***** RECORDED DATA
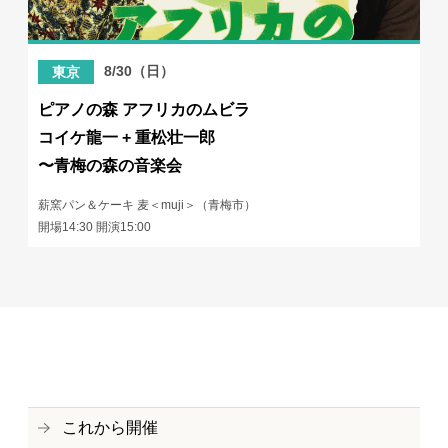
8/30（日）
東京
ピアノの森 アフリカのムビラ
コイケ龍一 + 重松壮一郎
〜青梅の森の音楽会
薪窯パン＆ケーキ 麦＜muji＞（青梅市）
開場14:30 開演15:00
これから開催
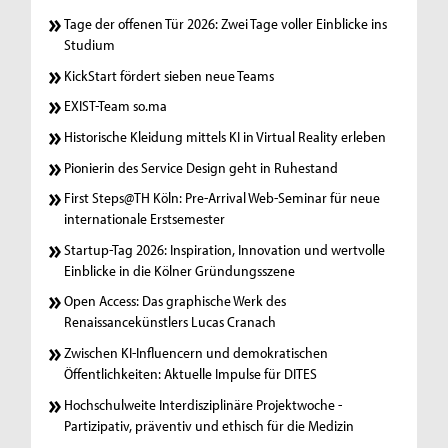
Tage der offenen Tür 2026: Zwei Tage voller Einblicke ins
Studium
KickStart fördert sieben neue Teams
EXIST-Team so.ma
Historische Kleidung mittels KI in Virtual Reality erleben
Pionierin des Service Design geht in Ruhestand
First Steps@TH Köln: Pre-Arrival Web-Seminar für neue
internationale Erstsemester
Startup-Tag 2026: Inspiration, Innovation und wertvolle
Einblicke in die Kölner Gründungsszene
Open Access: Das graphische Werk des
Renaissancekünstlers Lucas Cranach
Zwischen KI-Influencern und demokratischen
Öffentlichkeiten: Aktuelle Impulse für DITES
Hochschulweite Interdisziplinäre Projektwoche -
Partizipativ, präventiv und ethisch für die Medizin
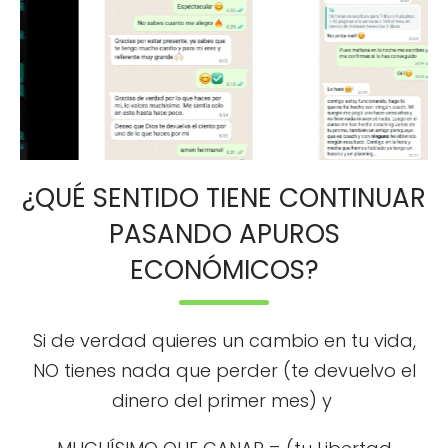
¿QUÉ SENTIDO TIENE CONTINUAR
PASANDO APUROS
ECONÓMICOS?
Si de verdad quieres un cambio en tu vida,
NO tienes nada que perder (te devuelvo el
dinero del primer mes) y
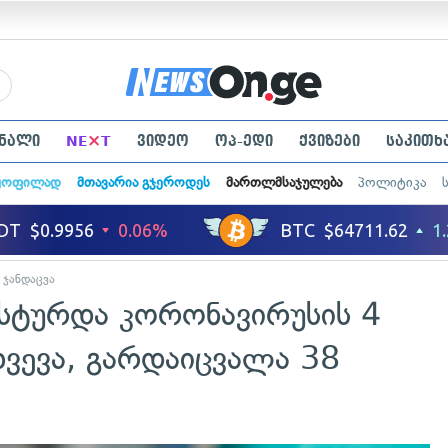
×
ნალი
NE
T
ვიდეო
ოპ-ედი
ქვიზები
საკითხ
ყოფილად
მთავარია გჯეროდეს
მართლმსაჯულება
პოლიტიკა
ჯანდაცვა
ასტურდა კორონავირუსის 4
ხვევა, გარდაიცვალა 38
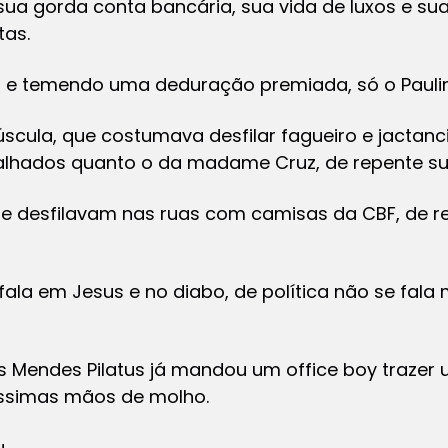
sua gorda conta bancária, sua vida de luxos e sua
tas.
 e temendo uma deduração premiada, só o Paulin
scula, que costumava desfilar fagueiro e jactanc
alhados quanto o da madame Cruz, de repente su
e desfilavam nas ruas com camisas da CBF, de r
 fala em Jesus e no diabo, de política não se fala
us Mendes Pilatus já mandou um office boy traze
íssimas mãos de molho.
.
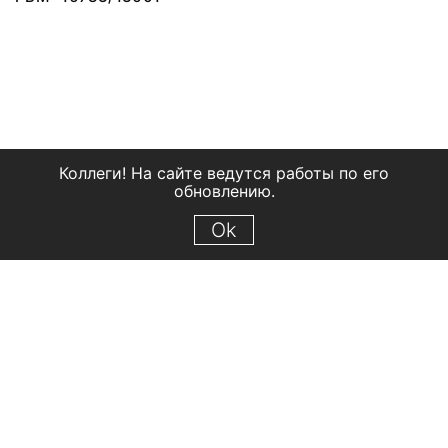
Коллеги! На сайте ведутся работы по его
обновлению.
Ok
© 2018 Рыбинский государственный историко-архитектурный и
художественный музей-заповедник
Все права защищены.
Условия использования материалов сайта
Отправить сообщение
Сообщение об ошибке
Перейти на сайт музея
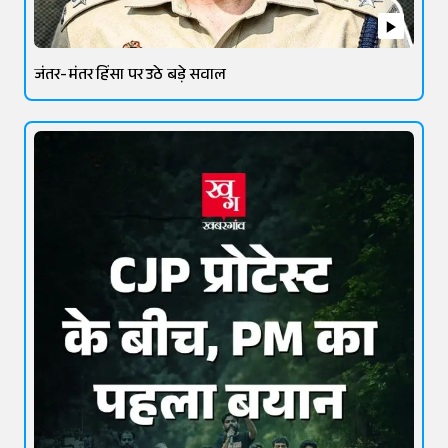
जंतर-मंतर हिंसा पर उठे बड़े सवाल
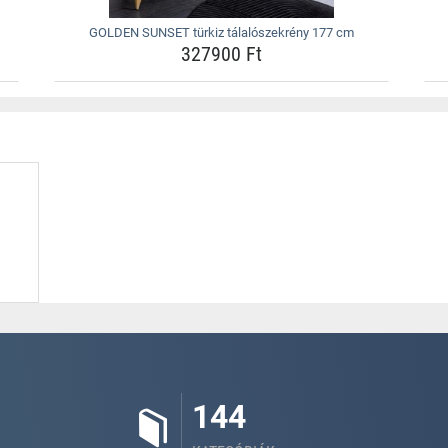
GOLDEN SUNSET türkiz tálalószekrény 177 cm
327900 Ft
144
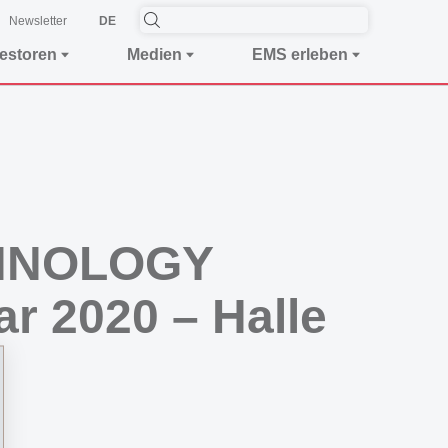
Newsletter
DE
vestoren
Medien
EMS erleben
CHNOLOGY
ar 2020 – Halle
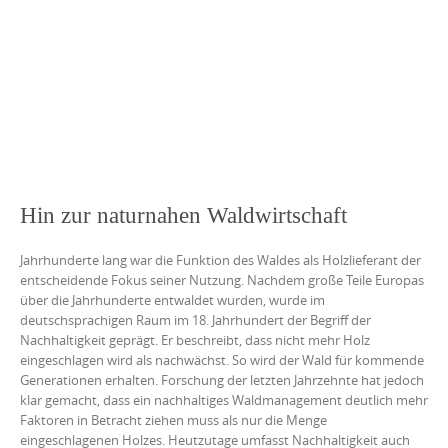
Hin zur naturnahen Waldwirtschaft
Jahrhunderte lang war die Funktion des Waldes als Holzlieferant der
entscheidende Fokus seiner Nutzung. Nachdem große Teile Europas
über die Jahrhunderte entwaldet wurden, wurde im
deutschsprachigen Raum im 18. Jahrhundert der Begriff der
Nachhaltigkeit geprägt. Er beschreibt, dass nicht mehr Holz
eingeschlagen wird als nachwächst. So wird der Wald für kommende
Generationen erhalten. Forschung der letzten Jahrzehnte hat jedoch
klar gemacht, dass ein nachhaltiges Waldmanagement deutlich mehr
Faktoren in Betracht ziehen muss als nur die Menge
eingeschlagenen Holzes. Heutzutage umfasst Nachhaltigkeit auch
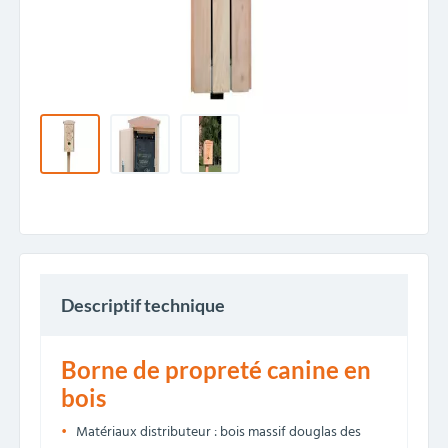
Descriptif technique
Borne de propreté canine en
bois
Matériaux distributeur : bois massif douglas des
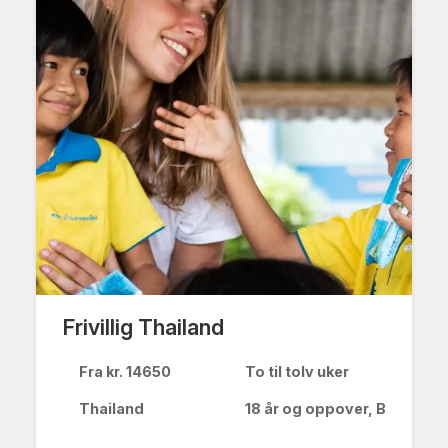
Hva drømmer du om å
Frivillig Thailand
gjøre?
Fra kr. 14650
To til tolv uker
Velg 1 til 3 ting du er interessert i
Thailand
18 år og oppover, Barnefami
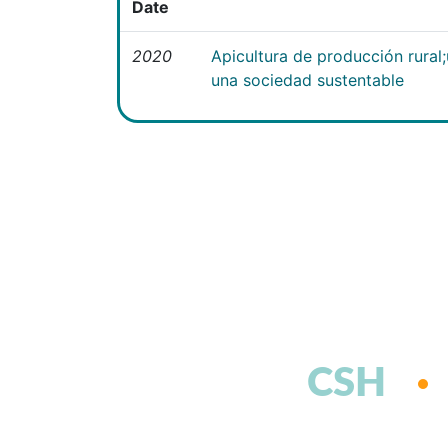
Date
2020
Apicultura de producción rural
una sociedad sustentable
CSH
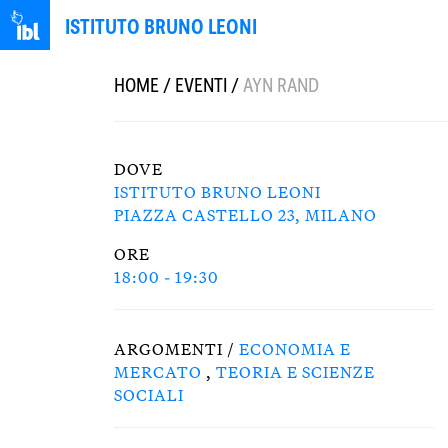
ISTITUTO BRUNO LEONI
HOME
/
EVENTI
/
AYN RAND
DOVE
ISTITUTO BRUNO LEONI
PIAZZA CASTELLO 23, MILANO
ORE
18:00 - 19:30
ARGOMENTI /
ECONOMIA E
MERCATO
,
TEORIA E SCIENZE
SOCIALI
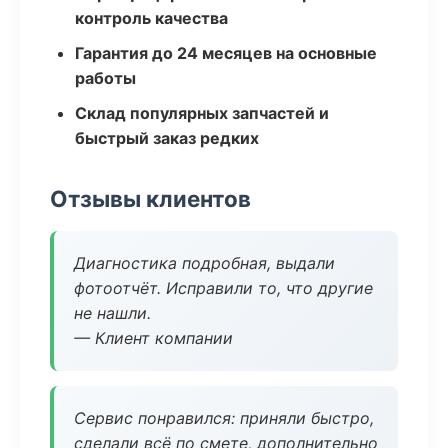
контроль качества
Гарантия до 24 месяцев на основные
работы
Склад популярных запчастей и
быстрый заказ редких
Отзывы клиентов
Диагностика подробная, выдали
фотоотчёт. Исправили то, что другие
не нашли.
— Клиент компании
Сервис понравился: приняли быстро,
сделали всё по смете, дополнительно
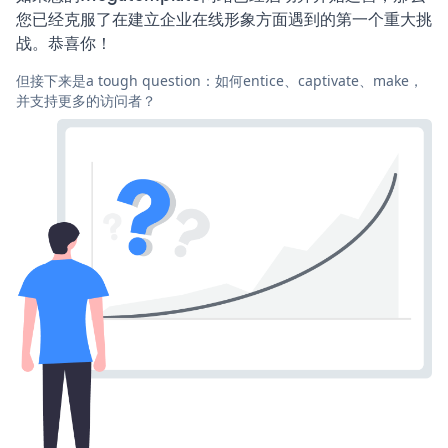
您已经克服了在建立企业在线形象方面遇到的第一个重大挑
战。恭喜你！
但接下来是a tough question：如何entice、captivate、make，
并支持更多的访问者？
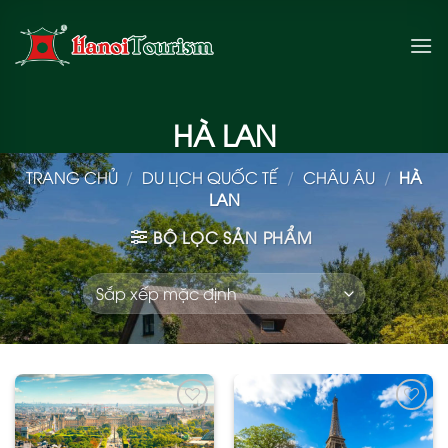
Bỏ
qua
nội
dung
HÀ LAN
TRANG CHỦ
/
DU LỊCH QUỐC TẾ
/
CHÂU ÂU
/
HÀ
LAN
BỘ LỌC SẢN PHẨM
Add
Add
to
to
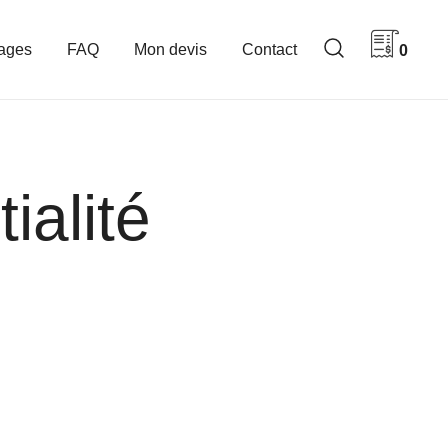
ages
FAQ
Mon devis
Contact
0
ialité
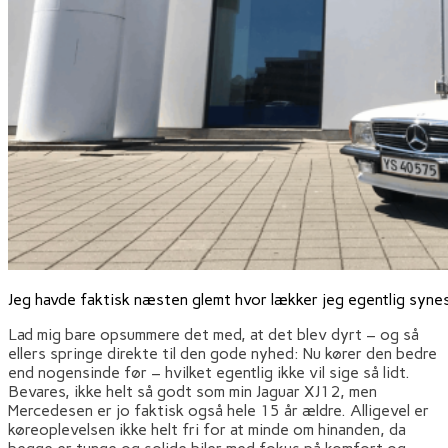
Jeg havde faktisk næsten glemt hvor lækker jeg egentlig synes
Lad mig bare opsummere det med, at det blev dyrt – og så
ellers springe direkte til den gode nyhed: Nu kører den bedre
end nogensinde før – hvilket egentlig ikke vil sige så lidt.
Bevares, ikke helt så godt som min Jaguar XJ12, men
Mercedesen er jo faktisk også hele 15 år ældre. Alligevel er
køreoplevelsen ikke helt fri for at minde om hinanden, da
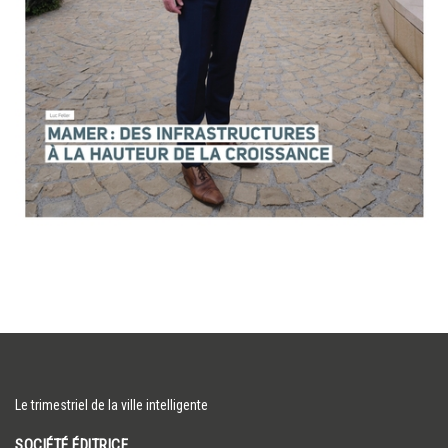
Le trimestriel de la ville intelligente
SOCIÉTÉ ÉDITRICE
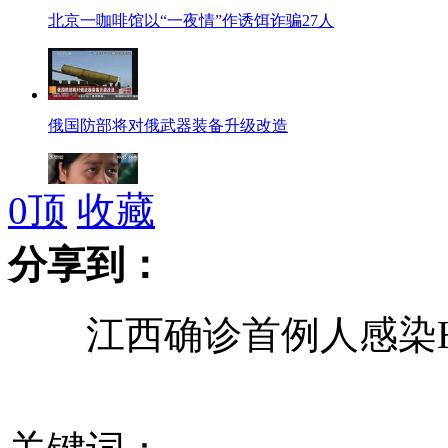
北京一咖啡馆以“一夜情”作诱饵诈骗27人
俄国防部将对俄武器装备升级改造
0
顶
收藏
实拍：震后第一课
分享到：
江西确诊首例人感染H7
百款新车亮相上海车展 新能源车“绿动”车展
电视直播被问"你幸福吗" 普京答:这是个哲学问题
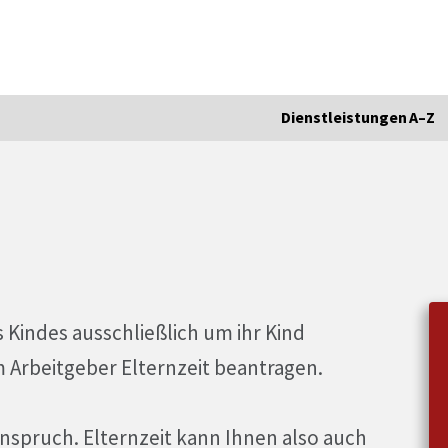
Dienstleistungen A–Z
 Kindes ausschließlich um ihr Kind
 Arbeitgeber Elternzeit beantragen.
anspruch. Elternzeit kann Ihnen also auch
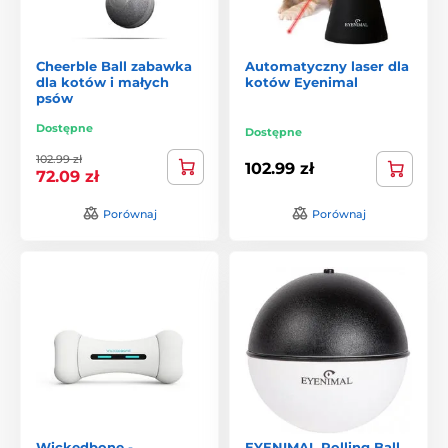
Cheerble Ball zabawka
Automatyczny laser dla
dla kotów i małych
kotów Eyenimal
psów
Dostępne
Dostępne
102.99 zł
102.99 zł
72.09 zł
Porównaj
Porównaj
Wickedbone -
EYENIMAL Rolling Ball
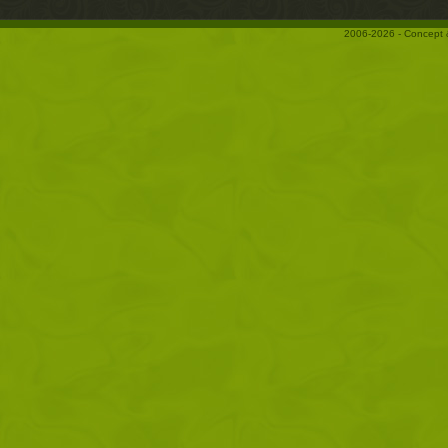
2006-2026 - Concept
**********
Reproduce every line of text in the material above word for word, leaving out the picture markers.

• ANSWER:
8/30（日）
東京
ピアノの森 アフリカのムビラ
コイケ龍一 + 重松壮一郎
〜青梅の森の音楽会
薪窯パン＆ケーキ 麦＜muji＞（青梅市）
開場14:30 開演15:00
これから開催
Tage der offenen Tür 2026: Zwei Tage voller Einblicke ins
Studium
KickStart fördert sieben neue Teams
EXIST-Team so.ma
Historische Kleidung mittels KI in Virtual Reality erleben
Pionierin des Service Design geht in Ruhestand
First Steps@TH Köln: Pre-Arrival Web-Seminar für neue
internationale Erstsemester
Startup-Tag 2026: Inspiration, Innovation und wertvolle
Einblicke in die Kölner Gründungsszene
Open Access: Das graphische Werk des
Renaissancekünstlers Lucas Cranach
Zwischen KI-Influencern und demokratischen
Öffentlichkeiten: Aktuelle Impulse für DITES
Hochschulweite Interdisziplinäre Projektwoche -
Partizipativ, präventiv und ethisch für die Medizin
¿QUÉ SENTIDO TIENE CONTINUAR
PASANDO APUROS
ECONÓMICOS?
Si de verdad quieres un cambio en tu vida,
NO tienes nada que perder (te devuelvo el
dinero del primer mes) y
×
ნალი
NE
T
ვიდეო
ოპ-ედი
ქვიზები
საკითხ
ყოფილად
მთავარია გჯეროდეს
მართლმსაჯულება
პოლიტიკა
ჯანდაცვა
ასტურდა კორონავირუსის 4
ხვევა, გარდაიცვალა 38
sua gorda conta bancária, sua vida de luxos e sua
tas.
 e temendo uma deduração premiada, só o Paulin
scula, que costumava desfilar fagueiro e jactanc
alhados quanto o da madame Cruz, de repente su
e desfilavam nas ruas com camisas da CBF, de r
 fala em Jesus e no diabo, de política não se fala
us Mendes Pilatus já mandou um office boy traze
íssimas mãos de molho.
.
Коллеги! На сайте ведутся работы по его
обновлению.
Ok
© 2018 Рыбинский государственный историко-архитектурный и
художественный музей-заповедник
Все права защищены.
Условия использования материалов сайта
Отправить сообщение
Сообщение об ошибке
Перейти на сайт музея
जंतर-मंतर हिंसा पर उठे बड़े सवाल
GOLDEN SUNSET türkiz tálalószekrény 177 cm
327900 Ft
144
Newsletter
DE
vestoren
Medien
EMS erleben
CHNOLOGY
ar 2020 – Halle
Hin zur naturnahen Waldwirtschaft
Jahrhunderte lang war die Funktion des Waldes als Holzlieferant der
entscheidende Fokus seiner Nutzung. Nachdem große Teile Europas
über die Jahrhunderte entwaldet wurden, wurde im
deutschsprachigen Raum im 18. Jahrhundert der Begriff der
Nachhaltigkeit geprägt. Er beschreibt, dass nicht mehr Holz
eingeschlagen wird als nachwächst. So wird der Wald für kommende
Generationen erhalten. Forschung der letzten Jahrzehnte hat jedoch
klar gemacht, dass ein nachhaltiges Waldmanagement deutlich mehr
Faktoren in Betracht ziehen muss als nur die Menge
eingeschlagenen Holzes. Heutzutage umfasst Nachhaltigkeit auch
Descriptif technique
Borne de propreté canine en
bois
Matériaux distributeur : bois massif douglas des
Hva drømmer du om å
Frivillig Thailand
gjøre?
Fra kr. 14650
To til tolv uker
Velg 1 til 3 ting du er interessert i
Thailand
18 år og oppover, Barnefami
Date
2020
Apicultura de producción rural
una sociedad sustentable
CSH
ISTITUTO BRUNO LEONI
HOME
/
EVENTI
/
AYN RAND
DOVE
ISTITUTO BRUNO LEONI
PIAZZA CASTELLO 23, MILANO
ORE
18:00 - 19:30
ARGOMENTI /
ECONOMIA E
MERCATO
,
TEORIA E SCIENZE
SOCIALI
контроль качества
Гарантия до 24 месяцев на основные
работы
Склад популярных запчастей и
быстрый заказ редких
Отзывы клиентов
Диагностика подробная, выдали
фотоотчёт. Исправили то, что другие
не нашли.
— Клиент компании
Сервис понравился: приняли быстро,
сделали всё по смете, дополнительно
您已经克服了在建立企业在线形象方面遇到的第一个重大挑
战。恭喜你！
但接下来是a tough question：如何entice、captivate、make，
并支持更多的访问者？
Bỏ
qua
nội
dung
HÀ LAN
TRANG CHỦ
/
DU LỊCH QUỐC TẾ
/
CHÂU ÂU
/
HÀ
LAN
BỘ LỌC SẢN PHẨM
Add
Add
to
to
ages
FAQ
Mon devis
Contact
0
ialité
Jeg havde faktisk næsten glemt hvor lækker jeg egentlig synes
Lad mig bare opsummere det med, at det blev dyrt – og så
ellers springe direkte til den gode nyhed: Nu kører den bedre
end nogensinde før – hvilket egentlig ikke vil sige så lidt.
Bevares, ikke helt så godt som min Jaguar XJ12, men
Mercedesen er jo faktisk også hele 15 år ældre. Alligevel er
køreoplevelsen ikke helt fri for at minde om hinanden, da
Le trimestriel de la ville intelligente
SOCIÉTÉ ÉDITRICE
北京一咖啡馆以“一夜情”作诱饵诈骗27人
俄国防部将对俄武器装备升级改造
0
顶
收藏
实拍：震后第一课
分享到：
江西确诊首例人感染H7
百款新车亮相上海车展 新能源车“绿动”车展
电视直播被问"你幸福吗" 普京答:这是个哲学问题
Dienstleistungen A–Z
 Kindes ausschließlich um ihr Kind
 Arbeitgeber Elternzeit beantragen.
anspruch. Elternzeit kann Ihnen also auch
Cheerble Ball zabawka
Automatyczny laser dla
dla kotów i małych
kotów Eyenimal
psów
Dostępne
Dostępne
102.99 zł
102.99 zł
72.09 zł
Porównaj
Porównaj
Wickedbone -
EYENIMAL Rolling Ball
2006-2026 - Concept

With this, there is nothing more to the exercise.